More than 115 educators condemned the cancellation of academic journals across the entire academic journal, which is specifically targeting Palestine Harvard University Publishers are “censorship system”.
exist Open letter Academics published Thursday condemning the sudden scrapping of Harvard Education Review Special Issue – First reveal By Guardian in July – as an academic examination of “trying to make Israel and its allies genocide, hunger and dehumanize the Palestinian people.”
The author points out that the censorship on the issue is also an example of “anti-Palestinian discrimination.” Gaza”.
Special Issue of Prestigious Education Magazine is planned within six months Israel’s war in Gaza As mentioned earlier, issues related to the education of Palestinians, education of Palestinians, and related debates in American schools and universities are to be addressed, as previously reported by The Guardian.
“The field of education plays an important role in supporting students, educators and policy makers Gaza,” the journal’s editor wrote in a call to abstract, amid the destruction of educational infrastructure in Gaza, including the closure of hundreds of schools and the destruction of all universities in the region.
More than a year later, the special issue is ready-all articles have been edited, contracts with most authors have been completed, and the issue has been advertised on the academic conference and on the back cover of the previous post. But later in the process, the Harvard Education Publishing Group at Harvard School of Education published the journal, requiring Harvard General Counsel to submit all articles to a “risk assessment” review – unprecedented demand.
When the author protested, the publisher responded suddenly to cancel the issue. In an email obtained by The Guardian, Jessica Fiorillo, the organization’s executive director, quoted what she called the inadequate review process, as well as the need for “a large number of copy editing” and the “lack of internal consistency” about special issues. The decision, she said, was not “due to a particular viewpoint censorship nor was it related to academic freedom affairs.”
The author and editor flatly rejected this feature, telling the Guardian that the removal of the dangerous precedent was an example of what many scholars call the “Palestine exception” of academic freedom.

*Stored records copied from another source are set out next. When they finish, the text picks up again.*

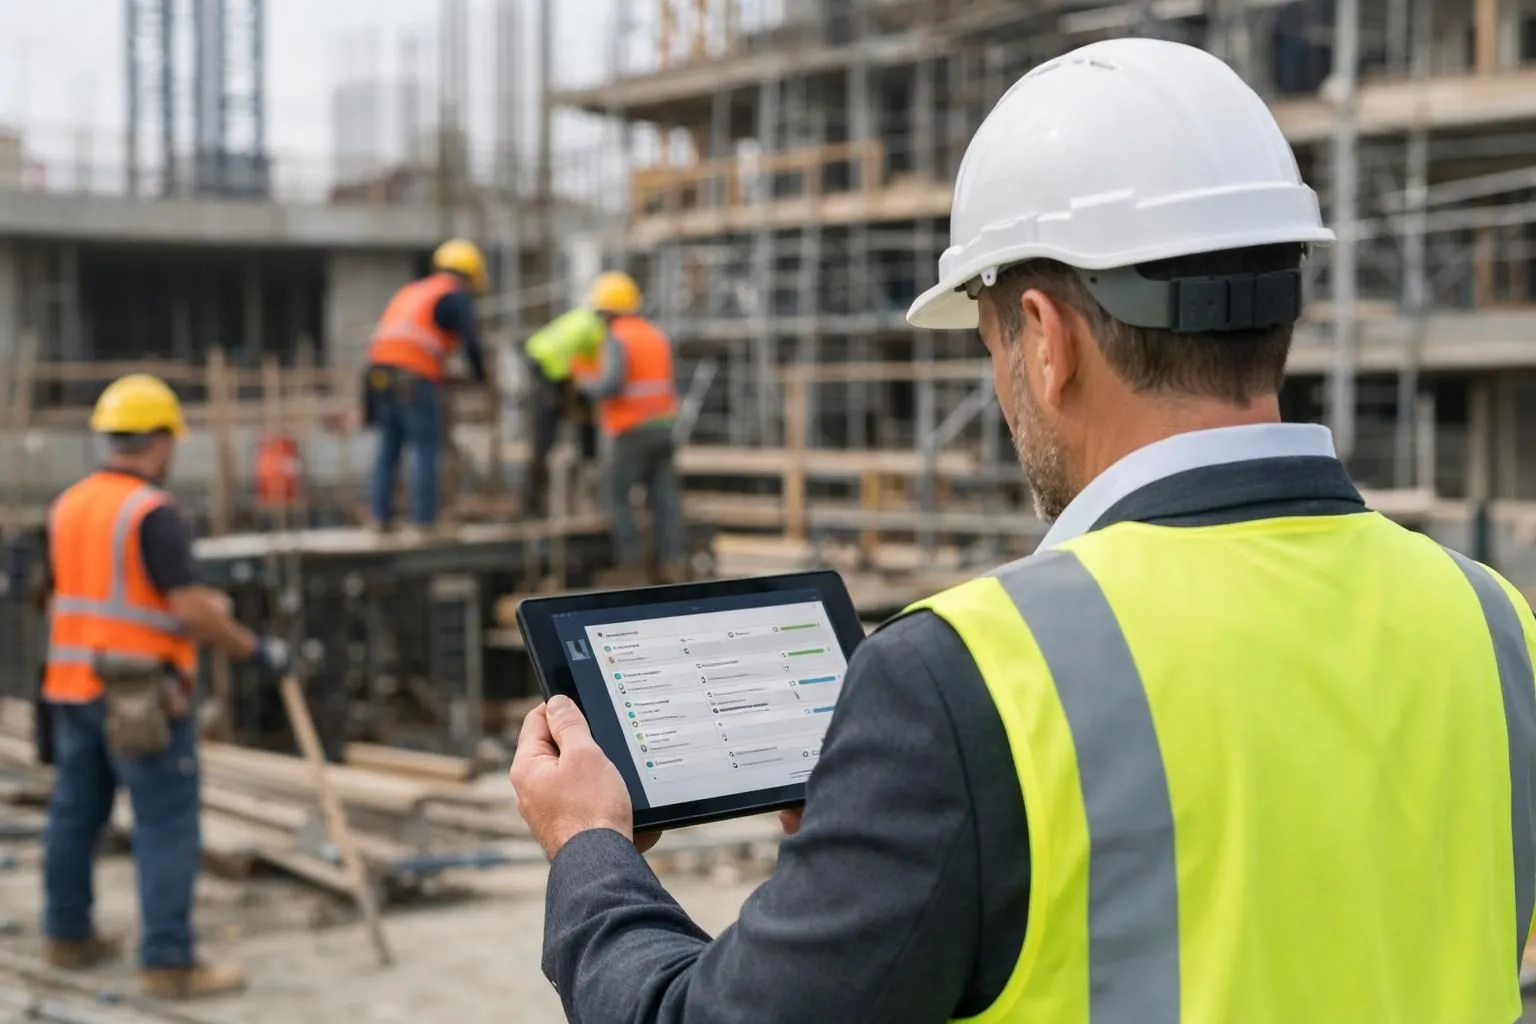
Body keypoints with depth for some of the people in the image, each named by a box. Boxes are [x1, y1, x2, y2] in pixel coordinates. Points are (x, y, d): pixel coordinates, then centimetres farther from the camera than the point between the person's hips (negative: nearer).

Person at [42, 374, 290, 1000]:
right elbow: (191, 609, -21)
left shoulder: (68, 506, 9)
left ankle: (68, 936, 30)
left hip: (72, 684, 8)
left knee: (75, 813, 18)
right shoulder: (152, 512, -15)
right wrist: (256, 651, -10)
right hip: (141, 695, -8)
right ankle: (168, 962, -5)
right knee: (167, 827, -4)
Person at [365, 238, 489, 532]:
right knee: (426, 449, -2)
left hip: (381, 369, 7)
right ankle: (424, 519, -5)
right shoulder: (457, 296, 3)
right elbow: (471, 342, -5)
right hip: (416, 378, -7)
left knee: (389, 446, 14)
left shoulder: (410, 291, 26)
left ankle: (380, 513, 13)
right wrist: (480, 375, 13)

“The responsibility of HEPG’s decision to abandon its institutional mission, and its world-leading position requires is the scholars in action,” dozens of scholars have also signed recent letters, using terms coined by Palestinian scholars to describe Israel’s “restrictive and systematic devastating” education system.
“It is unreasonable for HEPG to choose to publicly cancel it as academic quality while omitting the key facts of public reporting on censorship.”
Arathi Sriprakash, a sociology and education professor at Oxford University and a signatory professor of sociology and education, told The Guardian that the cancellation of the special issue mobilized so many educational scholars “it is because we recognize the serious consequences of this threat to academic freedom and academic integrity.”
“The ongoing genocide violence in Gaza involves the physical destruction of the entire higher education system there, and now in many educational institutions around the world, there are active attempts to close what happens in learning. As educators, as educators, we must be firm and unwavering towards knowledge and learning without fear or threat, and we must be firm and unwavering.”
‘assault About Academic Freedom
The ordeal of the special Palestine problem is Trump administration Suppress the autonomy of American higher education institutions Anti-Semitism on campus.
Harvard is the only university to sue the government in response to the cuts Billions of dollars It has released the university in amid federal funding and other penalties. But internally, Harvard has put forward many government demands, including downgrading scholars, canceling initiatives to provide space for Palestinian narratives, and adopting a controversial definition of anti-Semitism, which critics say is contrary to academic inquiries.
The journal’s editors said in a conversation with Harvard Education Review editors, the journal’s publishers acknowledged that it was seeking legal review of articles because they fear that its publication would prompt anti-Semitism claims.
Harvard is reportedly about to reach a settlement with the Trump administration Along the line Among those who arrive at other top universities.
Thea Abu El-Haj, a Palestinian-American education anthropologist at Barnard College, one of 21 contributors to the canceled special issue, criticized the university’s handling of the matter as another sign of institutional surrender.
“If universities (or in this case the university media) are unwilling to stand up for the core of their mission, I don’t know what they are doing,” she told the Guardian last month. “What’s the point?”
Instead of immediately responding to a request for comment to the latest letter, a spokesperson for Harvard School of Education wrote in an earlier statement to The Guardian that the publisher “still committed to our strong editorial process.”
Last month, the freedom of speech group Pen America also condemned the cancellation of the special issue, a “blatant attack on academic freedom.”
Kristen Shahverdian, director of the group’s Campus Freedom Speech Initiative Program, Kristen Shahverdian statement.
“Silence these academic voices, robbing scholars, students and the public of opportunities to interact with their insights. It also sends a shocking message in the context of the Trump administration’s relentless pressure on Harvard and political intervention in higher education, including efforts toward the Palestinian scholarship.”